- Extract to read:
Keeping jazz live!
With the current restrictions on hospitality and performance venues it would be understandable to think that there has been virtually no live jazz performed since March. The amount of live music may have diminished but it hasn’t disappeared! Tom Sykes (Southport Jazz Club) has been able to perform a few times, including at a couple of outdoor jazz concerts at Sefton Park Cricket Club in Liverpool in September. He was playing piano with a quartet and quintet (which included Southport Jazz Club’s Mike Smith) and fortunately the rain held off long enough to finish the concerts, with the audience sitting on benches, socially distanced. Thanks to the organisers, Jazz on the Hill, audience members were able to book tickets in advance online and the events turned out to be a very pleasant way of spending a late summer evening.

- Task set:
1. Shorten the paragraph beginning "With the current restrictions" in the piece on live jazz, keeping its main facts.
2. Write a continuation of the piece on keeping jazz live, starting after its last sentence.

- Supplied data:
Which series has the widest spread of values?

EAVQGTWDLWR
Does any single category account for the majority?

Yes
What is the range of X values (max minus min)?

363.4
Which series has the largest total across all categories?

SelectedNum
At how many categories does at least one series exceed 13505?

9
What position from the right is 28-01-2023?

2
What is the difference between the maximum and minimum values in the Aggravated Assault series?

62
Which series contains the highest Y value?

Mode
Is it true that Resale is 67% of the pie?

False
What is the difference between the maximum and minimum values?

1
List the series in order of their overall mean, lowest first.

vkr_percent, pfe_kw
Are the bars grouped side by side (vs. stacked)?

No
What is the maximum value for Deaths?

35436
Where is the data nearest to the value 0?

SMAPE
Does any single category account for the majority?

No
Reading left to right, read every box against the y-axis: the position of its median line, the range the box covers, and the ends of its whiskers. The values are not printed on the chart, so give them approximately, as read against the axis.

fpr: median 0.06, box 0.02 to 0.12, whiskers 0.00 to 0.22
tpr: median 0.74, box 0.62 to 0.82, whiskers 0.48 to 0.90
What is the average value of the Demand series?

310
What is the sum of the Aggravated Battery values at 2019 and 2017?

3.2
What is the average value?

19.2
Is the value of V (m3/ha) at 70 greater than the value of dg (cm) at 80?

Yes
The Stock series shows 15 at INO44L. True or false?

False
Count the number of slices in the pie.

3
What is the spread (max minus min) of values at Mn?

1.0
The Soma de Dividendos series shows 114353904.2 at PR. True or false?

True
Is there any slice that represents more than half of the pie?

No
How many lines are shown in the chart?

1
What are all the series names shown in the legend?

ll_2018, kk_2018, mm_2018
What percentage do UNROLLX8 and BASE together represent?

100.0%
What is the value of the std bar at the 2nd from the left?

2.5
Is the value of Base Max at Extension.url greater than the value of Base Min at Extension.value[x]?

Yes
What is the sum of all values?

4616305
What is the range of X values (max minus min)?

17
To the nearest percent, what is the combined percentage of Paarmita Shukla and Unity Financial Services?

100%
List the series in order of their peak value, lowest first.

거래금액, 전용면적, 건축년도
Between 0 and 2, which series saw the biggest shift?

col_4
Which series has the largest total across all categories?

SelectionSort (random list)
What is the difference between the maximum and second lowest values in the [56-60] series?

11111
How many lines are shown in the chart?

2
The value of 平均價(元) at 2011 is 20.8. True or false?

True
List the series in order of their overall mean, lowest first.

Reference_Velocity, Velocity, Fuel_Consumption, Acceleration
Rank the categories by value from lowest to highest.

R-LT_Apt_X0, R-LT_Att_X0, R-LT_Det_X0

- Results for the exercise:
1. Live jazz has diminished under the restrictions on hospitality and performance venues since March, but it has not disappeared. Tom Sykes of Southport Jazz Club has performed a few times. These included a couple of outdoor concerts at Sefton Park Cricket Club in Liverpool in September, where he played piano with a quartet and a quintet that included the club's Mike Smith. The rain held off until the concerts were over, and the audience sat on socially distanced benches. The organizers, Jazz on the Hill, let people book tickets online in advance, and the events made a pleasant late summer evening.

2.
Tom has also recently been appointed as Lecturer in Music Performance at Liverpool Hope University, where he has been able to run a small student ‘big band’. While the band is able to rehearse in Hope’s larger spaces using Perspex screens to separate horn players, it has been necessary to keep the band to a maximum of 14 musicians. There are students on the waiting list to join, and it is very heartening to know that young musicians are keen to play jazz and big band music. They are, after all, the musicians and audiences of the future, and they provide hope for the continuation and development of the music we love.